--- What you have to do ---
Copy every record that follows, word for word.

[Stored data entries]

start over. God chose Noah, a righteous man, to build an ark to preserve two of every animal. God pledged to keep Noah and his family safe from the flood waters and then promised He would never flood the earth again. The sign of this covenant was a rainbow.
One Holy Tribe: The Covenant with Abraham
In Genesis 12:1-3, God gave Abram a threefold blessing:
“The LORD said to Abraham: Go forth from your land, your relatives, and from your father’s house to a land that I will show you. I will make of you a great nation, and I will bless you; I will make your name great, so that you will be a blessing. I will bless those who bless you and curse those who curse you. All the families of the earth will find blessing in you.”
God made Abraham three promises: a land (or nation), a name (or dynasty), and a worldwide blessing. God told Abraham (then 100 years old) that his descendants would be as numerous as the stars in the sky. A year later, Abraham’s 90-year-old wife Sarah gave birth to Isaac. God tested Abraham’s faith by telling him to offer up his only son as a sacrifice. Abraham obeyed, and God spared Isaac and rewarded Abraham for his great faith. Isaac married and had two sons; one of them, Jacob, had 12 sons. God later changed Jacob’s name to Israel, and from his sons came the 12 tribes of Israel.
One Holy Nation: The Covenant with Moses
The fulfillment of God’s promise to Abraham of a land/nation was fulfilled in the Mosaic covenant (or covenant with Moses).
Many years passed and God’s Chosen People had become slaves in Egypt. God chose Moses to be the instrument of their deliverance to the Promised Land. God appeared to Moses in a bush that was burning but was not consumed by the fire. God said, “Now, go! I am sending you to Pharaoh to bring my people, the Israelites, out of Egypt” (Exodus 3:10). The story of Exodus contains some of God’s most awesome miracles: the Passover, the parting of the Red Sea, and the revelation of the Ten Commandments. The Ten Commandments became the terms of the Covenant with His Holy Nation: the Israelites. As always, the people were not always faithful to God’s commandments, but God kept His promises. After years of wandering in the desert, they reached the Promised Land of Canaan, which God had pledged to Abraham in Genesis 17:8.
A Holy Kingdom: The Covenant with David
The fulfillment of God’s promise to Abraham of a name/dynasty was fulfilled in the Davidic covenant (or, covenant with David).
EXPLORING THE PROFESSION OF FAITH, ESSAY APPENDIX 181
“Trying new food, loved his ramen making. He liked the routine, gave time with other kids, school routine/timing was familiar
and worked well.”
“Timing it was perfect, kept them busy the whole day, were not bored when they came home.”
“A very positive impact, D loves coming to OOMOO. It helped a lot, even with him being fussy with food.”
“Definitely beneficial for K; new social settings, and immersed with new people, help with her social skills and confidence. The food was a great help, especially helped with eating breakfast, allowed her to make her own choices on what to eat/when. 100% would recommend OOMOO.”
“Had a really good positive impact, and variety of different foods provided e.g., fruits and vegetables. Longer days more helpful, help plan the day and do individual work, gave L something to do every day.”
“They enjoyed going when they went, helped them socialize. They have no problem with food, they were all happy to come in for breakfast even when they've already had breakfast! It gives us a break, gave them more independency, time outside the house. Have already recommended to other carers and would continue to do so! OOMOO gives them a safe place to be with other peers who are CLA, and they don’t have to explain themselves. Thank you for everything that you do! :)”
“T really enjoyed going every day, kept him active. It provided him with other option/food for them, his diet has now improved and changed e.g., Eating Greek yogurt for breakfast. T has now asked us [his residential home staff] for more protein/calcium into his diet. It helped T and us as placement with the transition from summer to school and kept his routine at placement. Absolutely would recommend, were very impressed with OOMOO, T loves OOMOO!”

--- Answer box ---
start over. God chose Noah, a righteous man, to build an ark to preserve two of every animal. God pledged to keep Noah and his family safe from the flood waters and then promised He would never flood the earth again. The sign of this covenant was a rainbow.
One Holy Tribe: The Covenant with Abraham
In Genesis 12:1-3, God gave Abram a threefold blessing:
“The LORD said to Abraham: Go forth from your land, your relatives, and from your father’s house to a land that I will show you. I will make of you a great nation, and I will bless you; I will make your name great, so that you will be a blessing. I will bless those who bless you and curse those who curse you. All the families of the earth will find blessing in you.”
God made Abraham three promises: a land (or nation), a name (or dynasty), and a worldwide blessing. God told Abraham (then 100 years old) that his descendants would be as numerous as the stars in the sky. A year later, Abraham’s 90-year-old wife Sarah gave birth to Isaac. God tested Abraham’s faith by telling him to offer up his only son as a sacrifice. Abraham obeyed, and God spared Isaac and rewarded Abraham for his great faith. Isaac married and had two sons; one of them, Jacob, had 12 sons. God later changed Jacob’s name to Israel, and from his sons came the 12 tribes of Israel.
One Holy Nation: The Covenant with Moses
The fulfillment of God’s promise to Abraham of a land/nation was fulfilled in the Mosaic covenant (or covenant with Moses).
Many years passed and God’s Chosen People had become slaves in Egypt. God chose Moses to be the instrument of their deliverance to the Promised Land. God appeared to Moses in a bush that was burning but was not consumed by the fire. God said, “Now, go! I am sending you to Pharaoh to bring my people, the Israelites, out of Egypt” (Exodus 3:10). The story of Exodus contains some of God’s most awesome miracles: the Passover, the parting of the Red Sea, and the revelation of the Ten Commandments. The Ten Commandments became the terms of the Covenant with His Holy Nation: the Israelites. As always, the people were not always faithful to God’s commandments, but God kept His promises. After years of wandering in the desert, they reached the Promised Land of Canaan, which God had pledged to Abraham in Genesis 17:8.
A Holy Kingdom: The Covenant with David
The fulfillment of God’s promise to Abraham of a name/dynasty was fulfilled in the Davidic covenant (or, covenant with David).
EXPLORING THE PROFESSION OF FAITH, ESSAY APPENDIX 181
“Trying new food, loved his ramen making. He liked the routine, gave time with other kids, school routine/timing was familiar
and worked well.”
“Timing it was perfect, kept them busy the whole day, were not bored when they came home.”
“A very positive impact, D loves coming to OOMOO. It helped a lot, even with him being fussy with food.”
“Definitely beneficial for K; new social settings, and immersed with new people, help with her social skills and confidence. The food was a great help, especially helped with eating breakfast, allowed her to make her own choices on what to eat/when. 100% would recommend OOMOO.”
“Had a really good positive impact, and variety of different foods provided e.g., fruits and vegetables. Longer days more helpful, help plan the day and do individual work, gave L something to do every day.”
“They enjoyed going when they went, helped them socialize. They have no problem with food, they were all happy to come in for breakfast even when they've already had breakfast! It gives us a break, gave them more independency, time outside the house. Have already recommended to other carers and would continue to do so! OOMOO gives them a safe place to be with other peers who are CLA, and they don’t have to explain themselves. Thank you for everything that you do! :)”
“T really enjoyed going every day, kept him active. It provided him with other option/food for them, his diet has now improved and changed e.g., Eating Greek yogurt for breakfast. T has now asked us [his residential home staff] for more protein/calcium into his diet. It helped T and us as placement with the transition from summer to school and kept his routine at placement. Absolutely would recommend, were very impressed with OOMOO, T loves OOMOO!”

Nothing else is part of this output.